Die Hoffnung, die nach Brandon DeFazios abgefälschtem Tor zum 1:3 aufkam (24.), machte sich der ERC selbst zunichte. Nach einem missglückten Pass im Berliner Drittel von Ben Marshall- Stichwort individuelle Fehler - in Überzahl, starteten die Eisbären einen Konter, den Byron nur 38 Sekunden später zum 4:1 vollendete (24.). Matt White (30.) und Zach Boychuk (38.) sorgten mit zwei weiteren Eisbären-Toren dafür, dass Sheddens Mienenspiel sich auf ein Minimum reduzierte.

"Wir sind alle angepisst und verkaufen uns unter Wert", sagt ERC-Verteidiger Emil Quaas nach dem Mitteldrittel

ERC-Verteidiger Emil Quaas, der im ersten Drittel von einem harten Check von Frank Hördler ordentlich durchgeschüttelt worden war, hatte nach dem Mitteldrittel erst einmal Probleme, die Fragen von Magentasport auf dem Eis zu verstehen, da es in der Berliner Arena ziemlich laut war. Dann verriet er, dass "wir alle angepisst sind und uns weit unter Wert verkaufen". Seiner Meinung nach machte der ERC die "kleinen Dinge" falsch, die sich bei seiner genaueren Erklärung als gar nicht so klein herausstellten: zu viele verlorene Zweikämpfe, zu viele zugelassene hochkarätige Chancen.

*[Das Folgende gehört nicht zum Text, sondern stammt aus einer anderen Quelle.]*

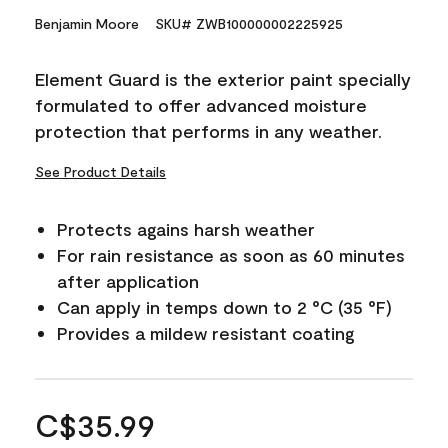
Benjamin Moore
SKU# ZWB100000002225925
Element Guard is the exterior paint specially
formulated to offer advanced moisture
protection that performs in any weather.
See Product Details
Protects agains harsh weather
For rain resistance as soon as 60 minutes
after application
Can apply in temps down to 2 °C (35 °F)
Provides a mildew resistant coating
C$35.99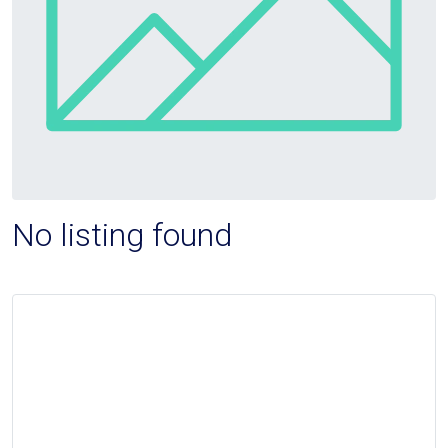
No listing found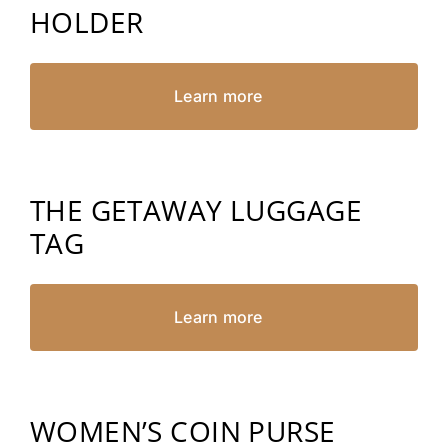
HOLDER
Learn more
THE GETAWAY LUGGAGE
TAG
Learn more
WOMEN’S COIN PURSE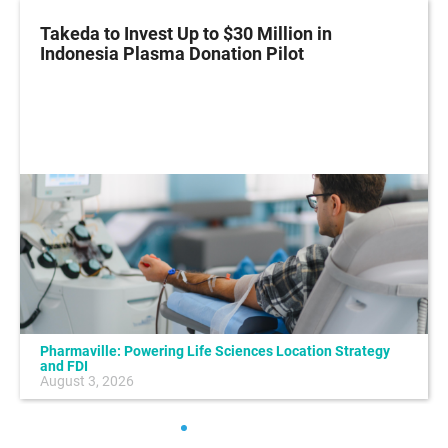
Takeda to Invest Up to $30 Million in
Indonesia Plasma Donation Pilot
Pharmaville: Powering Life Sciences Location Strategy
and FDI
August 3, 2026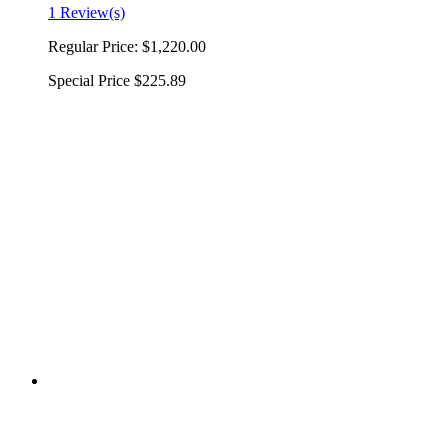
1 Review(s)
Regular Price:
$1,220.00
Special Price
$225.89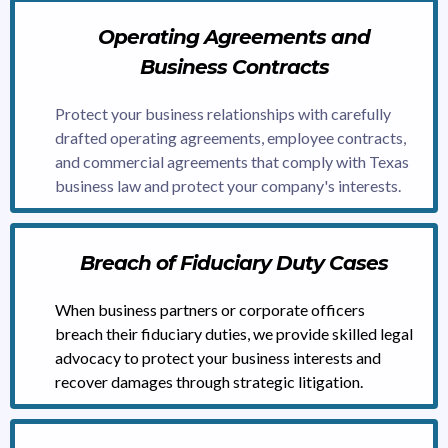
Operating Agreements and
Business Contracts
Protect your business relationships with carefully
drafted operating agreements, employee contracts,
and commercial agreements that comply with Texas
business law and protect your company's interests.
Breach of Fiduciary Duty Cases
When business partners or corporate officers
breach their fiduciary duties, we provide skilled legal
advocacy to protect your business interests and
recover damages through strategic litigation.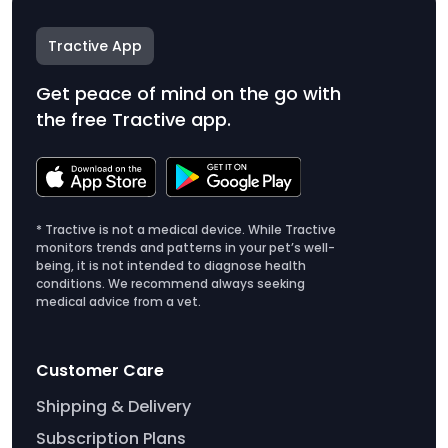
Tractive App
Get peace of mind on the go with
the free Tractive app.
* Tractive is not a medical device. While Tractive
monitors trends and patterns in your pet’s well-
being, it is not intended to diagnose health
conditions. We recommend always seeking
medical advice from a vet.
Customer Care
Shipping & Delivery
Subscription Plans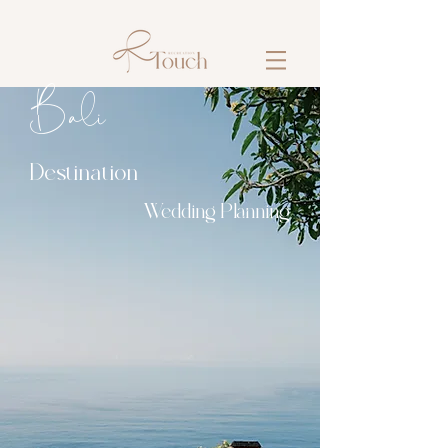
​​Bali
Destination
Wedding Planning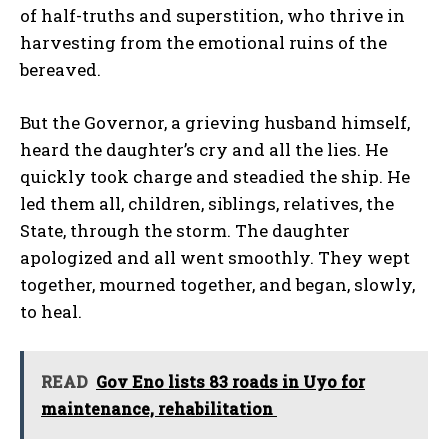
of half-truths and superstition, who thrive in
harvesting from the emotional ruins of the
bereaved.
But the Governor, a grieving husband himself,
heard the daughter’s cry and all the lies. He
quickly took charge and steadied the ship. He
led them all, children, siblings, relatives, the
State, through the storm. The daughter
apologized and all went smoothly. They wept
together, mourned together, and began, slowly,
to heal.
READ
Gov Eno lists 83 roads in Uyo for
maintenance, rehabilitation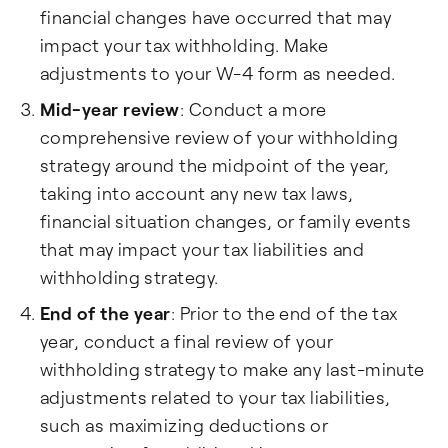
financial changes have occurred that may
impact your tax withholding. Make
adjustments to your W-4 form as needed.
Mid-year review
: Conduct a more
comprehensive review of your withholding
strategy around the midpoint of the year,
taking into account any new tax laws,
financial situation changes, or family events
that may impact your tax liabilities and
withholding strategy.
End of the year
: Prior to the end of the tax
year, conduct a final review of your
withholding strategy to make any last-minute
adjustments related to your tax liabilities,
such as maximizing deductions or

Karri Rämö, der von den ersten elf Schüssen auf seinen Kasten nur sechs abwehren konnte, machte im Schlussdrittel Platz für Stettmer, der fehlerlos blieb und noch zwei Tore seines Teams sah (Höfflin 44., Bodie 49.). Nach der Schlusssirene galt aber immer noch das, was Höfflin schon vor dem Spiel angesprochen hatte: Es sei egal, wo der ERC mit dem Punkten beginne, "aber wir müssen jetzt anfangen".